Earthquake exposure was assessed with four self-designed items at the first time point (1 year after the earthquake). The first was house damage, for which three options were provided: “no,” “moderate,” and “severe,” recorded as “0,” “1,” and “2,” respectively. Moderate referred to the case where the house was partially damaged but habitable, whereas severe was defined as the total collapse of the house. The second item was the number of moves after the earthquake. The government established many temporary shelters after the earthquake. Survivors could leave the temporary shelters and return to their own house when their houses had been repaired and the public health emergency had stabilized. Some staff as survivors might have needed to move several times among different temporary shelters, as temporary communities were combined when a certain number of survivors returned home.
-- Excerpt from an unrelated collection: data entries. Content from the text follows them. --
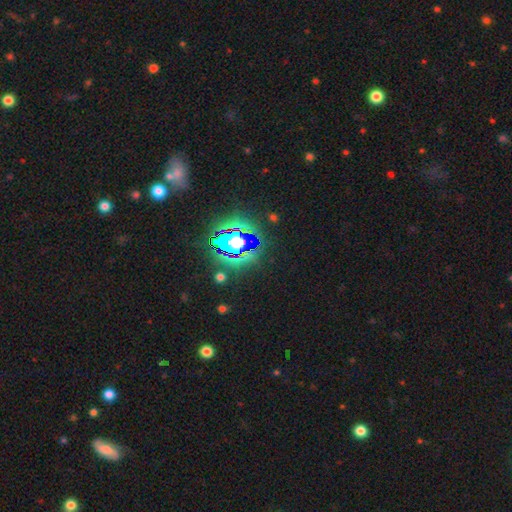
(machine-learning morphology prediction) This is clearly a star or artifact rather than a galaxy (83%).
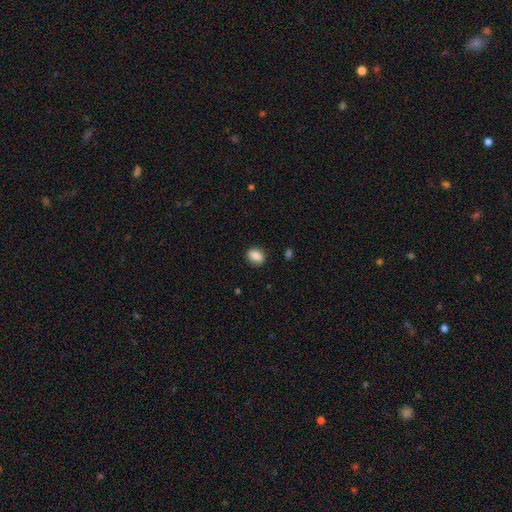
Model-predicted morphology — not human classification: smooth 86%, star or artifact 8%, featured or disk 6%. Down the decision tree: how rounded — in between (58%); merging — none (87%).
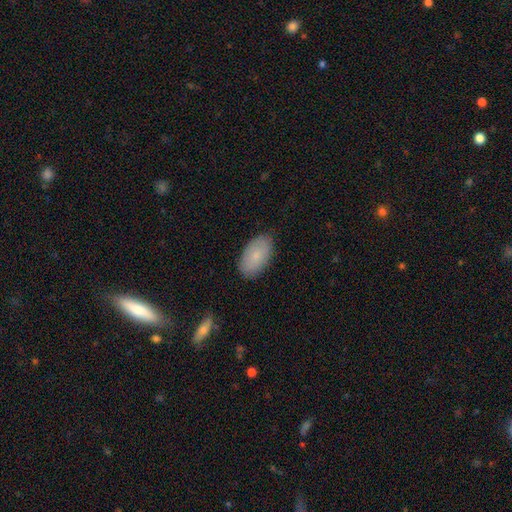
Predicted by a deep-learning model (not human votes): Smooth or featured? smooth (80%)
How rounded? in between (94%)
Merging? none (85%)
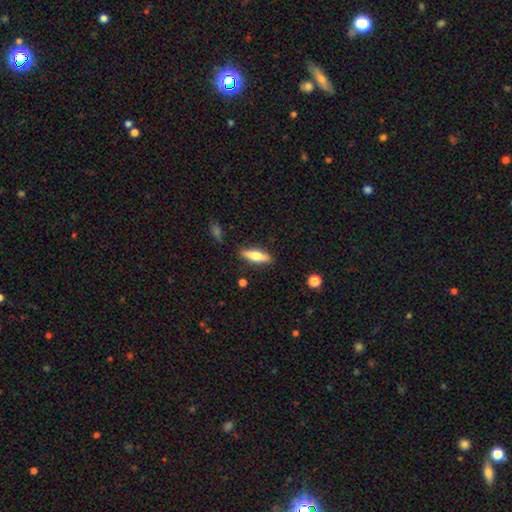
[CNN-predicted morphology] smooth-or-featured: smooth: 63% | featured or disk: 31% | star or artifact: 6%
  how-rounded: cigar-shaped: 59% | in between: 39% | round: 2%
  merging: none: 86% | minor disturbance: 10% | major disturbance: 2% | merger: 2%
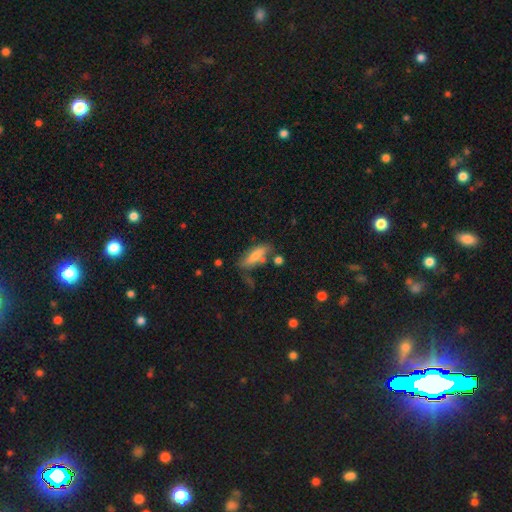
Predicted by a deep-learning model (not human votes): Smooth or featured?
  - smooth: 67% *
  - featured or disk: 25%
  - star or artifact: 7%
How rounded?
  - in between: 52% *
  - cigar-shaped: 45%
  - round: 3%
Merging?
  - none: 62% *
  - minor disturbance: 22%
  - merger: 9%
  - major disturbance: 7%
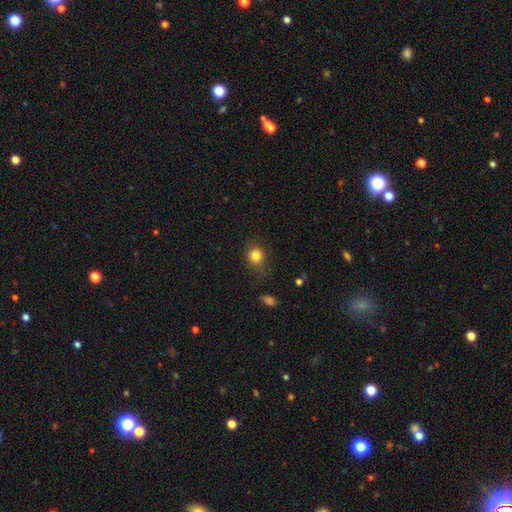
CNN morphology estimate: Smooth or featured? Predicted: smooth (p=0.82). How rounded? Predicted: round (p=0.83). Merging? Predicted: none (p=0.79).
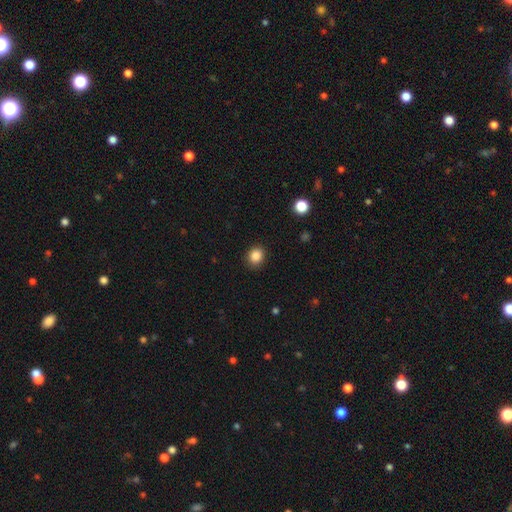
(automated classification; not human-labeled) The model was most divided on "how rounded": round: 72%, in between: 27%, cigar-shaped: 1%. More confident: merging — none (89%); smooth or featured — smooth (87%).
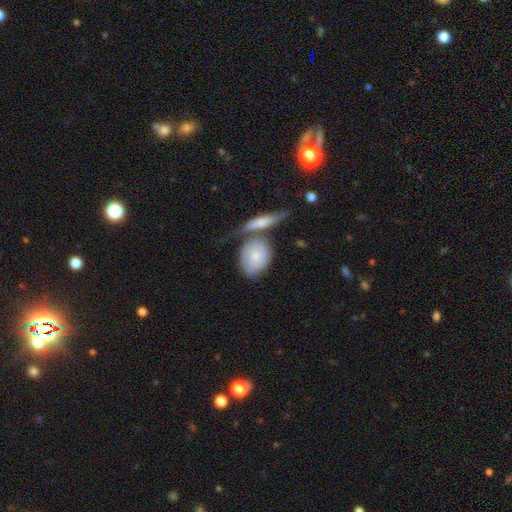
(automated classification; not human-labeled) Smooth or featured? smooth (60%)
How rounded? in between (55%)
Merging? none (38%)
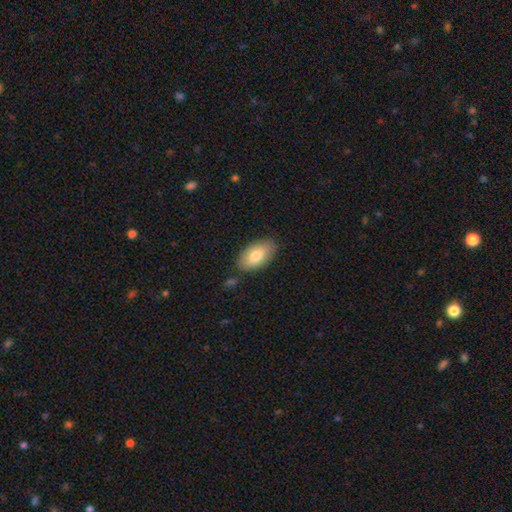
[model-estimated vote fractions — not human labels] Smooth or featured? smooth (78%)
How rounded? in between (93%)
Merging? none (80%)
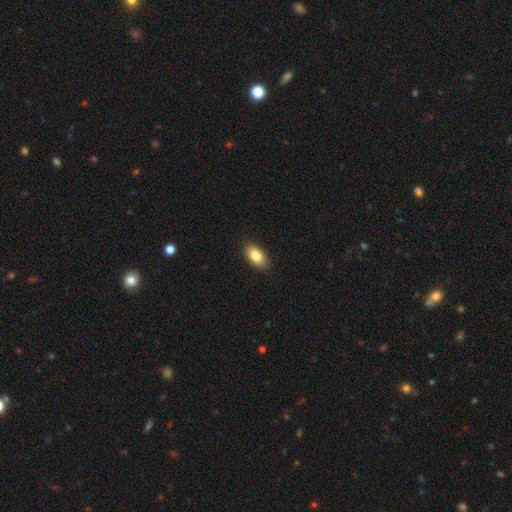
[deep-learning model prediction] A smooth galaxy with no disk features (82%) that is in between round and cigar-shaped (92%).

Vote fractions:
- Smooth or featured? smooth: 82% / featured or disk: 11% / star or artifact: 7%
- How rounded? in between: 92% / round: 5% / cigar-shaped: 3%
- Merging? none: 89% / minor disturbance: 8% / major disturbance: 2% / merger: 1%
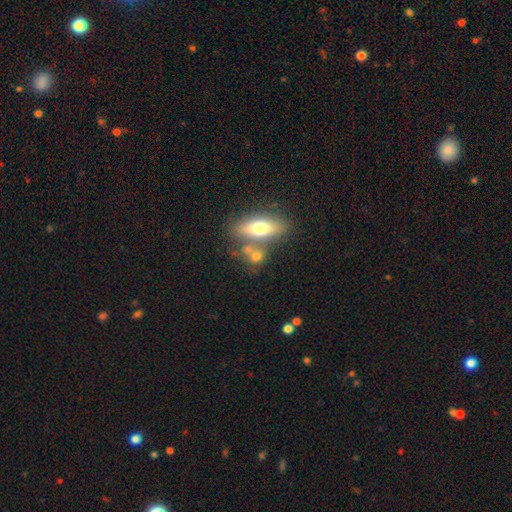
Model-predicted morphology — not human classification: Smooth or featured?
  - smooth: 69% *
  - featured or disk: 21%
  - star or artifact: 10%
How rounded?
  - in between: 56% *
  - round: 31%
  - cigar-shaped: 13%
Merging?
  - none: 43% *
  - merger: 38%
  - minor disturbance: 12%
  - major disturbance: 6%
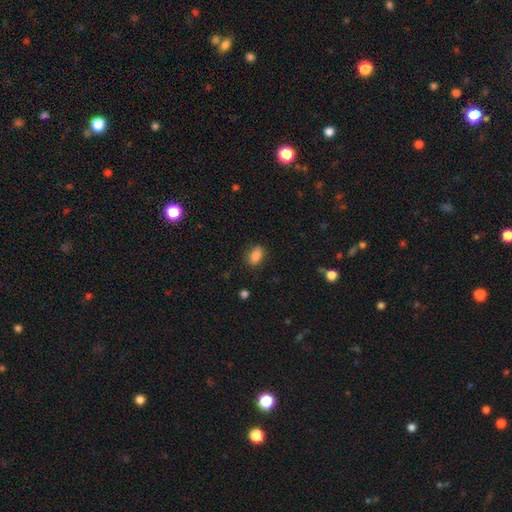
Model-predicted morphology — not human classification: Smooth or featured? smooth (84%)
How rounded? in between (84%)
Merging? none (81%)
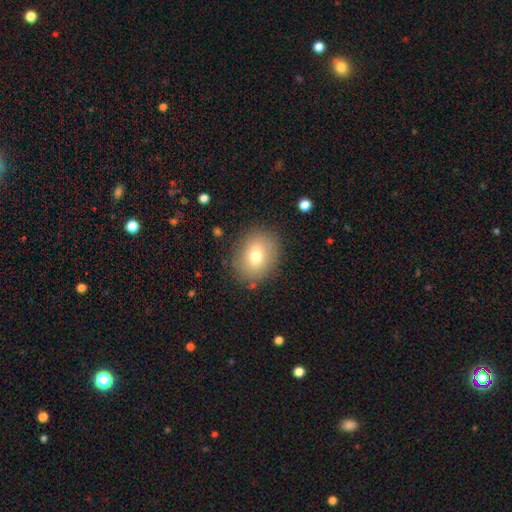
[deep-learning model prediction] smooth 73%, featured or disk 17%, star or artifact 10%. Down the decision tree: how rounded — round (51%); merging — none (84%).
A larger number of moves indicates higher earthquake exposure risk [36]. The third item was the number of relatives who died. Participants were required to report how many of their relatives died in the earthquake. In the last item, injury, participants were asked to indicate if they were injured in the earthquake. Responses were recorded as “0” (no) or “1” (yes).

ProQOL

Professional quality of life was assessed by the Professional Quality of Life Scale (ProQOL) at the one-year assessment. The ProQOL is a self-reported scale developed specifically for rescuers working with individuals who have experienced extremely stressful events, with demonstrated validity and reliability [14, 37]. The Chinese version of ProQOL has previously been published [38, 39] and has shown good psychometrics properties among local government staff after the Wenchuan earthquake [38]. In the current study, ProQOL is applied to indicate the quality of life local government staff perceived when they were engaging in the post-quake relief and reconstruction as rescuers.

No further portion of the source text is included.